The Andrews Labor Government’s Victorian Rabbit Action Network is set to be recognised with a prestigious United Nations Public Service award.
Minister for Agriculture Jaclyn Symes today announced the program, delivered by Agriculture Victoria, will receive an award for ‘delivering more inclusive and equitable services’ on United Nations Public Service Day.
The program has taken a long-term, collaborative approach across generations, right across the state, to manage one of Victoria’s most invasive species, the European rabbit.
Rabbit Action Network community members Gerald Leach and Dr. Kathryn Rodden, along with Agriculture Victoria program manager Michael Reid will travel to Baku, Azerbaijan, this week to accept the award at a ceremony on UN Public Service Day.
The award was contested by programs from Europe, the United States, United Kingdom, Canada and New Zealand, and Victoria’s program was successful for bringing together a diverse range of perspectives from those affected by rabbits – including land managers, farmers, scientists, government officials and the wider community.
Since its establishment, the network has reached 6,000 people, covering more than 2.5 million hectares of public and private land. By the end of 2019, it is expected to have engaged 10,000 people.
The network’s strength is providing a forum for individuals to highlight their key concerns, addressing the complex nature of the rabbit problem, and identifying location and community-specific solutions.
Agriculture Victoria is now looking at how this model of shared decision-making and responsibility can be applied to managing other invasive species and issues across the state.
For more information about the Victorian Rabbit Action Network, visit https://rabbitaction.com.
Quotes attributable to Minister for Agriculture Jaclyn Symes
“Congratulations to Agriculture Victoria and the Victorian Rabbit Action Network on this prestigious award, showing that our agricultural sector is among the most innovative and successful in the world.”

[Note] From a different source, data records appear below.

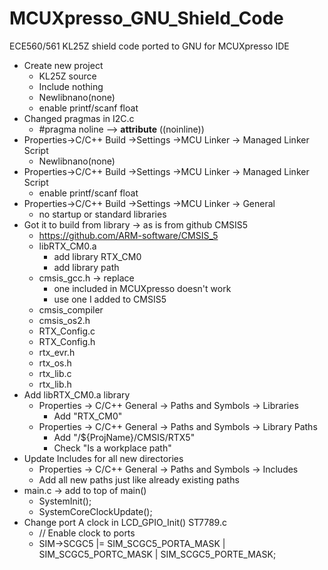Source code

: # MCUXpresso_GNU_Shield_Code
ECE560/561 KL25Z shield code ported to GNU for MCUXpresso IDE

*	Create new project  
    * KL25Z source  
    * Include nothing  
    * Newlibnano(none)  
    * enable printf/scanf float  
*	Changed pragmas in I2C.c  
    * #pragma noline -->  __attribute__ ((noinline))  
* Properties->C/C++ Build ->Settings ->MCU Linker -> Managed Linker Script  
    * Newlibnano(none)  
* Properties->C/C++ Build ->Settings ->MCU Linker -> Managed Linker Script  
    * enable printf/scanf float  
* Properties->C/C++ Build ->Settings ->MCU Linker -> General  
    * no startup or standard libraries  
* Got it to build from library -> as is from github CMSIS5  
    * https://github.com/ARM-software/CMSIS_5  
    * libRTX_CM0.a  
        * add library RTX_CM0  
        * add library path
    * cmsis_gcc.h -> replace
        * one included in MCUXpresso doesn't work
        * use one I added to CMSIS5
    * cmsis_compiler
    * cmsis_os2.h
    * RTX_Config.c
    * RTX_Config.h
    * rtx_evr.h
    * rtx_os.h
    * rtx_lib.c
    * rtx_lib.h
*	Add libRTX_CM0.a library
    * Properties -> C/C++ General -> Paths and Symbols -> Libraries
        * Add "RTX_CM0"
    * Properties -> C/C++ General -> Paths and Symbols -> Library Paths
        * Add "/${ProjName}/CMSIS/RTX5"
        * Check "Is a workplace path"
*	Update Includes for all new directories
    * Properties -> C/C++ General -> Paths and Symbols -> Includes
    * Add all new paths just like already existing paths
*	main.c -> add to top of main()
    * SystemInit();
    * SystemCoreClockUpdate();
*	Change port A clock in LCD_GPIO_Init() ST7789.c
    * // Enable clock to ports
    * SIM->SCGC5 |= SIM_SCGC5_PORTA_MASK | SIM_SCGC5_PORTC_MASK | SIM_SCGC5_PORTE_MASK;	
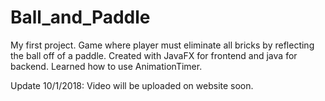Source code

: # Ball_and_Paddle
My first project.
Game where player must eliminate all bricks by reflecting the ball off of a paddle. 
Created with JavaFX for frontend and java for backend. 
Learned how to use AnimationTimer. 

Update 10/1/2018: Video will be uploaded on website soon. 

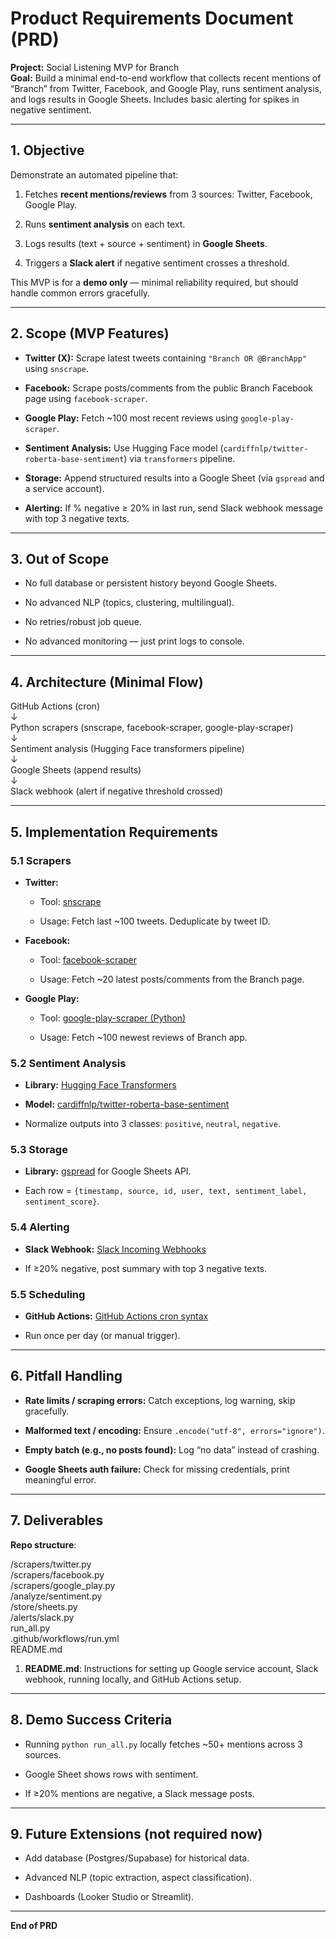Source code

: # **Product Requirements Document (PRD)**

**Project:** Social Listening MVP for Branch  
 **Goal:** Build a minimal end-to-end workflow that collects recent mentions of “Branch” from Twitter, Facebook, and Google Play, runs sentiment analysis, and logs results in Google Sheets. Includes basic alerting for spikes in negative sentiment.

---

## **1\. Objective**

Demonstrate an automated pipeline that:

1. Fetches **recent mentions/reviews** from 3 sources: Twitter, Facebook, Google Play.

2. Runs **sentiment analysis** on each text.

3. Logs results (text \+ source \+ sentiment) in **Google Sheets**.

4. Triggers a **Slack alert** if negative sentiment crosses a threshold.

This MVP is for a **demo only** — minimal reliability required, but should handle common errors gracefully.

---

## **2\. Scope (MVP Features)**

* **Twitter (X):** Scrape latest tweets containing `"Branch OR @BranchApp"` using `snscrape`.

* **Facebook:** Scrape posts/comments from the public Branch Facebook page using `facebook-scraper`.

* **Google Play:** Fetch \~100 most recent reviews using `google-play-scraper`.

* **Sentiment Analysis:** Use Hugging Face model (`cardiffnlp/twitter-roberta-base-sentiment`) via `transformers` pipeline.

* **Storage:** Append structured results into a Google Sheet (via `gspread` and a service account).

* **Alerting:** If % negative ≥ 20% in last run, send Slack webhook message with top 3 negative texts.

---

## **3\. Out of Scope**

* No full database or persistent history beyond Google Sheets.

* No advanced NLP (topics, clustering, multilingual).

* No retries/robust job queue.

* No advanced monitoring — just print logs to console.

---

## **4\. Architecture (Minimal Flow)**

GitHub Actions (cron)  
   ↓  
Python scrapers (snscrape, facebook-scraper, google-play-scraper)  
   ↓  
Sentiment analysis (Hugging Face transformers pipeline)  
   ↓  
Google Sheets (append results)  
   ↓  
Slack webhook (alert if negative threshold crossed)

---

## **5\. Implementation Requirements**

### **5.1 Scrapers**

* **Twitter:**

  * Tool: [snscrape](https://github.com/JustAnotherArchivist/snscrape)

  * Usage: Fetch last \~100 tweets. Deduplicate by tweet ID.

* **Facebook:**

  * Tool: [facebook-scraper](https://github.com/kevinzg/facebook-scraper)

  * Usage: Fetch \~20 latest posts/comments from the Branch page.

* **Google Play:**

  * Tool: [google-play-scraper (Python)](https://github.com/JoMingyu/google-play-scraper)

  * Usage: Fetch \~100 newest reviews of Branch app.

### **5.2 Sentiment Analysis**

* **Library:** [Hugging Face Transformers](https://huggingface.co/docs/transformers/index)

* **Model:** [cardiffnlp/twitter-roberta-base-sentiment](https://huggingface.co/cardiffnlp/twitter-roberta-base-sentiment)

* Normalize outputs into 3 classes: `positive`, `neutral`, `negative`.

### **5.3 Storage**

* **Library:** [gspread](https://docs.gspread.org/en/latest/) for Google Sheets API.

* Each row \= `{timestamp, source, id, user, text, sentiment_label, sentiment_score}`.

### **5.4 Alerting**

* **Slack Webhook:** [Slack Incoming Webhooks](https://api.slack.com/messaging/webhooks)

* If ≥20% negative, post summary with top 3 negative texts.

### **5.5 Scheduling**

* **GitHub Actions:** [GitHub Actions cron syntax](https://docs.github.com/en/actions/using-workflows/events-that-trigger-workflows#schedule)

* Run once per day (or manual trigger).

---

## **6\. Pitfall Handling**

* **Rate limits / scraping errors:** Catch exceptions, log warning, skip gracefully.

* **Malformed text / encoding:** Ensure `.encode("utf-8", errors="ignore")`.

* **Empty batch (e.g., no posts found):** Log “no data” instead of crashing.

* **Google Sheets auth failure:** Check for missing credentials, print meaningful error.

---

## **7\. Deliverables**

**Repo structure**:

 /scrapers/twitter.py  
/scrapers/facebook.py  
/scrapers/google\_play.py  
/analyze/sentiment.py  
/store/sheets.py  
/alerts/slack.py  
run\_all.py  
.github/workflows/run.yml  
README.md

1. **README.md**: Instructions for setting up Google service account, Slack webhook, running locally, and GitHub Actions setup.

---

## **8\. Demo Success Criteria**

* Running `python run_all.py` locally fetches \~50+ mentions across 3 sources.

* Google Sheet shows rows with sentiment.

* If ≥20% mentions are negative, a Slack message posts.

---

## **9\. Future Extensions (not required now)**

* Add database (Postgres/Supabase) for historical data.

* Advanced NLP (topic extraction, aspect classification).

* Dashboards (Looker Studio or Streamlit).

---

**End of PRD**

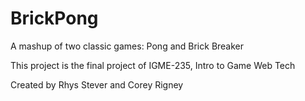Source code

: # BrickPong

A mashup of two classic games: Pong and Brick Breaker

This project is the final project of IGME-235, Intro to Game Web Tech

Created by Rhys Stever and Corey Rigney
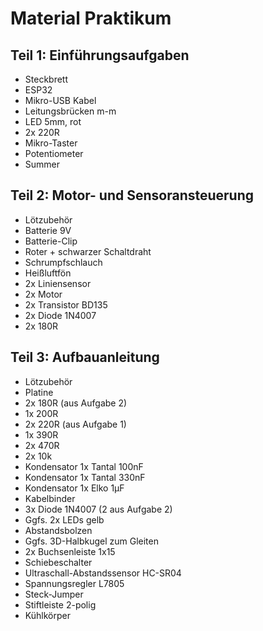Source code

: # Material Praktikum

## Teil 1: Einführungsaufgaben
-	Steckbrett
-	ESP32
-	Mikro-USB Kabel
-	Leitungsbrücken m-m
-	LED 5mm, rot
-	2x 220R
-	Mikro-Taster
-	Potentiometer
-	Summer
## Teil 2: Motor- und Sensoransteuerung
-	Lötzubehör
-	Batterie 9V
-	Batterie-Clip
-	Roter + schwarzer Schaltdraht
-	Schrumpfschlauch
-	Heißluftfön
-	2x Liniensensor
-	2x Motor
-	2x Transistor BD135
-	2x Diode 1N4007
-	2x 180R
## Teil 3: Aufbauanleitung
-	Lötzubehör
-	Platine
-	2x 180R (aus Aufgabe 2)
-	1x 200R
-	2x 220R (aus Aufgabe 1)
-	1x 390R
-	2x 470R
-	2x 10k
-	Kondensator 1x Tantal 100nF
-	Kondensator 1x Tantal 330nF
-	Kondensator 1x Elko 1µF
-	Kabelbinder
-	3x Diode 1N4007 (2 aus Aufgabe 2)
-	Ggfs. 2x LEDs gelb
-	Abstandsbolzen
-	Ggfs. 3D-Halbkugel zum Gleiten
-	2x Buchsenleiste 1x15
-	Schiebeschalter
-	Ultraschall-Abstandssensor HC-SR04
-	Spannungsregler L7805
-	Steck-Jumper
-	Stiftleiste 2-polig
-	Kühlkörper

“It’s inspiring to see a strong partnership between government and community tackling such a complex issue that affects both our agriculture sector and the broader environment.”
“Rabbits don’t follow fence lines and boundaries, and neither does the Victorian Rabbit Action Network – we’re making sure community, industry and government work effectively together to develop long-term, sustainable approaches and solutions.”